The COVID-19 crisis should be a wake-up call for financial advisors to offer broader diversification in clients’ portfolios, including more assets overseas and in havens such as bonds and gold, according to a couple of Canadian portfolio managers and a research analyst who participated in an online panel discussion on June 11.
“Under heightened uncertainty, we need to prioritize maximum asset-class diversification,” said Rodrigo Gordillo, co-founder, president and portfolio manager at ReSolve Asset Management, during the webinar, which was a collaboration between Inside ETFs Canada and Globe Advisor.
Before the market meltdown began in March, Mr. Gordillo said some advisors were too heavily focused on chasing yield through equities while not holding enough secure assets like bonds and hedges like gold.
“Hopefully, they’ve learned a lesson of proper diversification in risk management,” Mr. Gordillo said. “It provides an opportunity for advisors to rethink … and to really implement a more robust portfolio that can withstand the next [black swan] event without it affecting their clients’ portfolios.”
He believes advisors need to diversify not just in sectors and geographies, but strategies including active and passive investing.
“You couldn’t find better timing [to get started],” Mr. Gordillo said.
Meanwhile, Robert Duncan, senior vice-president, institutional sales, and portfolio manager at Forstrong Global Asset Management Inc., said he sees investment strategies around three emerging “super trends,” which include higher debt, less globalization and growth in the digital economy.
For example, Mr. Duncan said higher government debt as a result of COVID-19 government support packages will create financial pressures that will likely lead to higher taxes and inflation.
“The consequences, I think, will be a big focus for investors to work more closely with their advisors to reposition and look at what’s happening in their portfolios and how they can take care of themselves for the future,” he said during the panel discussion.
Mr. Duncan also sees investment opportunities in the shift away from globalization and toward localization as a result of the pandemic, which could force countries to find growth within their own borders or regions.
“We want to invest in markets that have very high growth rates, and we do see that from investing around the world, including as a part of a growth opportunity in portfolios,” he said.
With digitalization, which has been hastened by the coronavirus lockdowns and more people working from home, Mr. Duncan sees opportunity in the technology sector.
“We think this trend can continue,” he said, but with a focus on global markets like Europe and Asia and less in the United States.
“We do think there’s a lot of crowding happening in the work-from-home trade in the U.S. ... and opportunity to diversity away from that.”
Mr. Duncan agrees that now is “an opportune time to globally diversify” portfolios and recommends that advisors discuss these trends with clients.
“You clearly have to match up the risk profile and make sure that clients are going to be comfortable with what they’re investing in,” Mr. Duncan said. “From our view, picking a stock to try to outperform or beat a particular index is very difficult. We focus almost exclusively on the asset mix and try to get that right for clients.”

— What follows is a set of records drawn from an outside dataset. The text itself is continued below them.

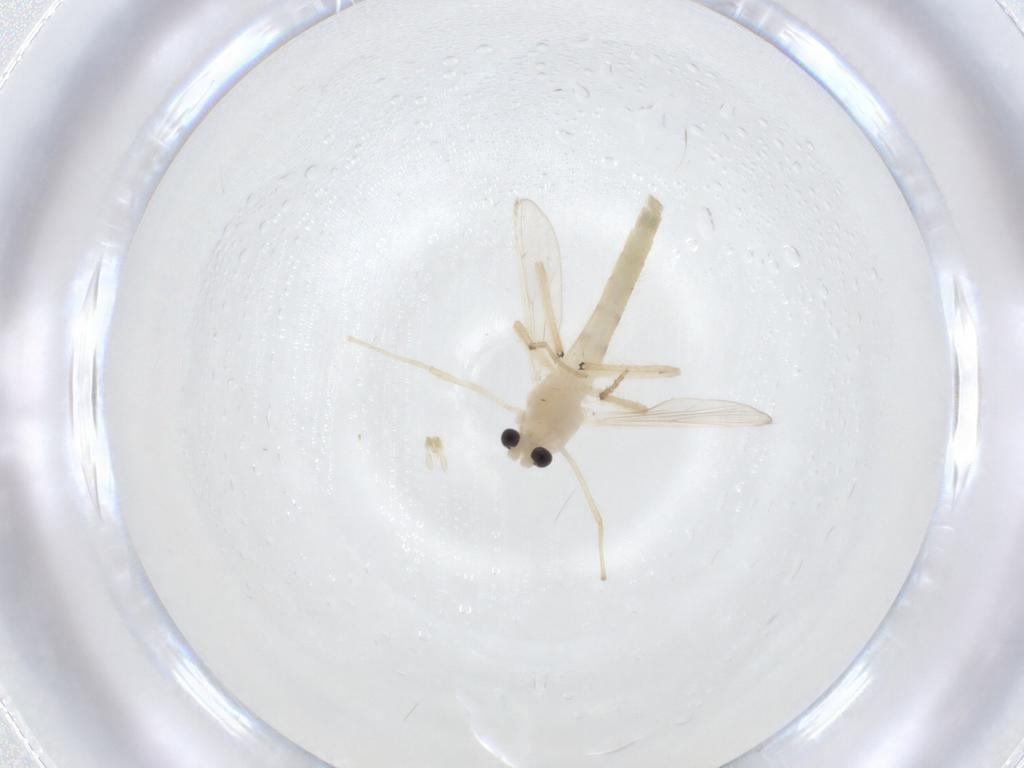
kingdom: Animalia
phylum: Arthropoda
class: Insecta
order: Diptera
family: Chironomidae
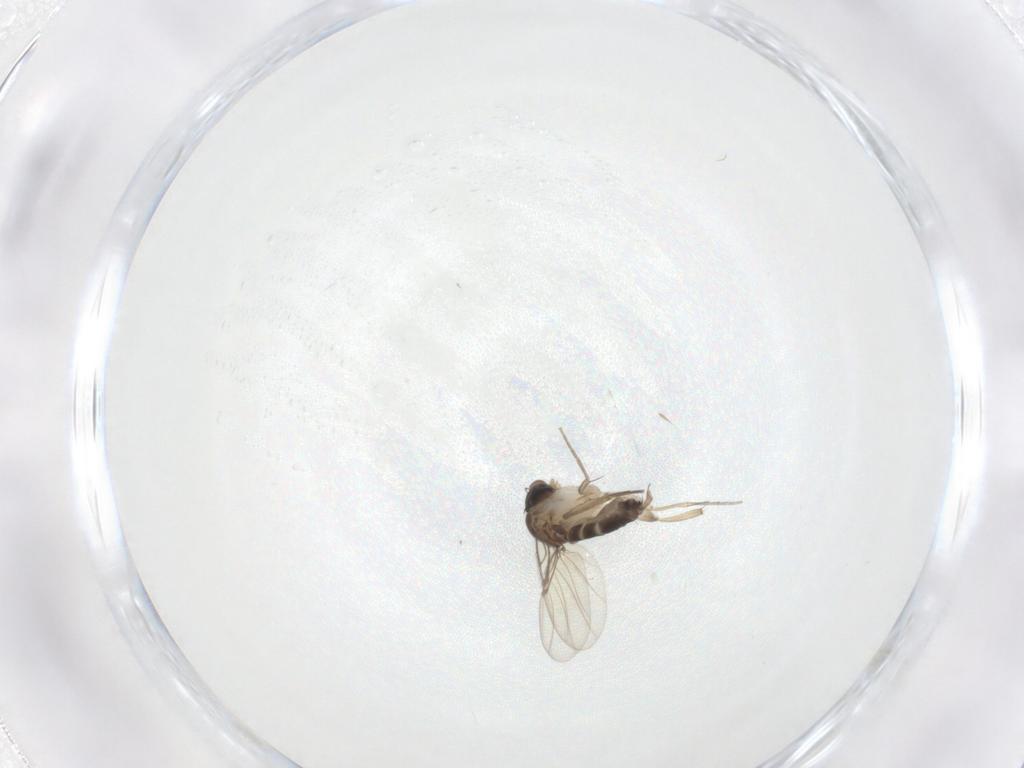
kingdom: Animalia
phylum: Arthropoda
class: Insecta
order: Diptera
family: Phoridae
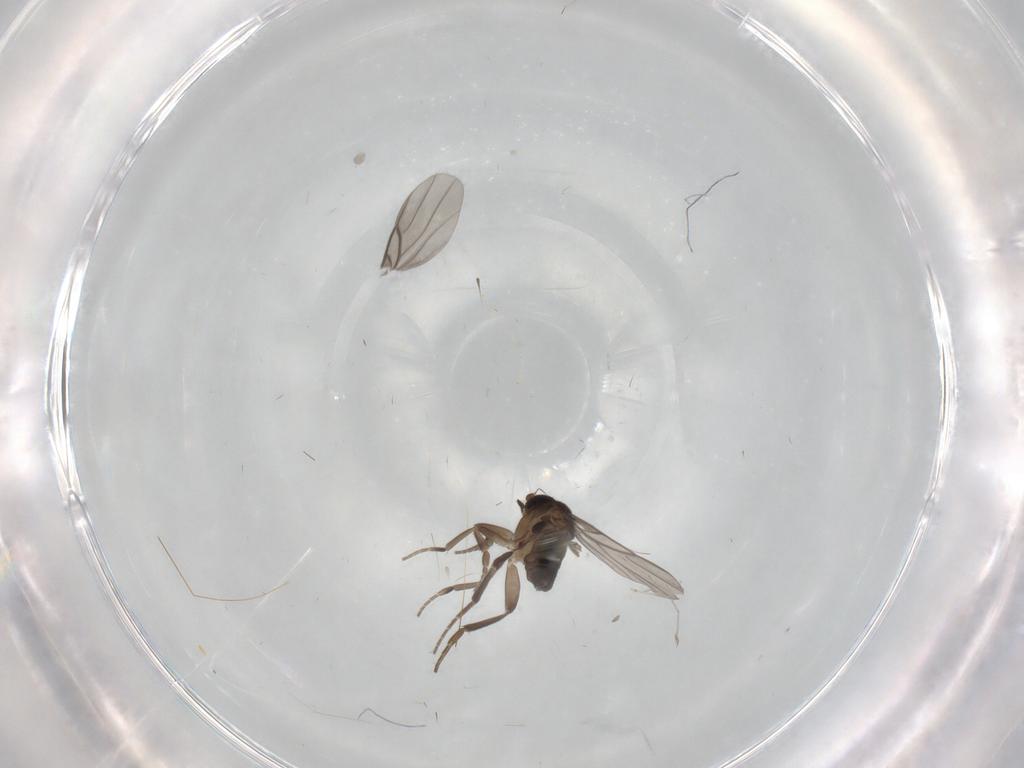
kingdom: Animalia
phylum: Arthropoda
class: Insecta
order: Diptera
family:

As such, exchange-traded funds (ETFs) will continue to play a larger role in client portfolios in the years ahead, said Daniel Straus, vice-president of ETFs and financial products research at National Bank Financial Inc. (NBF).
NBF data show that ETF assets under management (AUM) in Canada have experienced a compound annual growth rate of about 20 per cent over the past five years, with more than $200-billion in AUM in Canada today.
While that’s only about 10 per cent of the $2-trillion in mutual fund AUM in Canada, Mr. Straus said asset inflows into ETFs have outpaced mutual fund growth since the global financial crisis of 2008-09.
“It’s an astonishing … pace with no end in sight,” he said during the panel discussion.
“Anytime there’s something that upsets the apple cart or shakes the equilibrium, there’s going to be people who withdraw assets from all sorts of risky areas and then, when it comes time to deploy, they will re-evaluate,” he added.
“ETFs, being relatively smaller than mutual funds [in total AUM], are going to be the beneficiary of this kind of process. It happened in 2008-09 when ETFs were really quite small compared to mutual funds – and it’s happening now, too.”
Mr. Straus expects ETFs to “take another leg up in market share” during the COVID-19 crisis, including the creation of more thematic plays.
One example he cited is the work-from-home trend, which has led to increased interest in ETFs that includes everything from cloud computing and cybersecurity to online document management and remote communications.
In fact, a new ETF, Direxion Work From Home ETF, that tracks the newly launched Solactive Remote Work Index is expected to begin trading in the U.S. in the coming weeks.
“ETFs are figuring into more portfolios, more than ever,” Mr. Straus said. “It’s a brave new world and ETFs are going to figure very prominently.”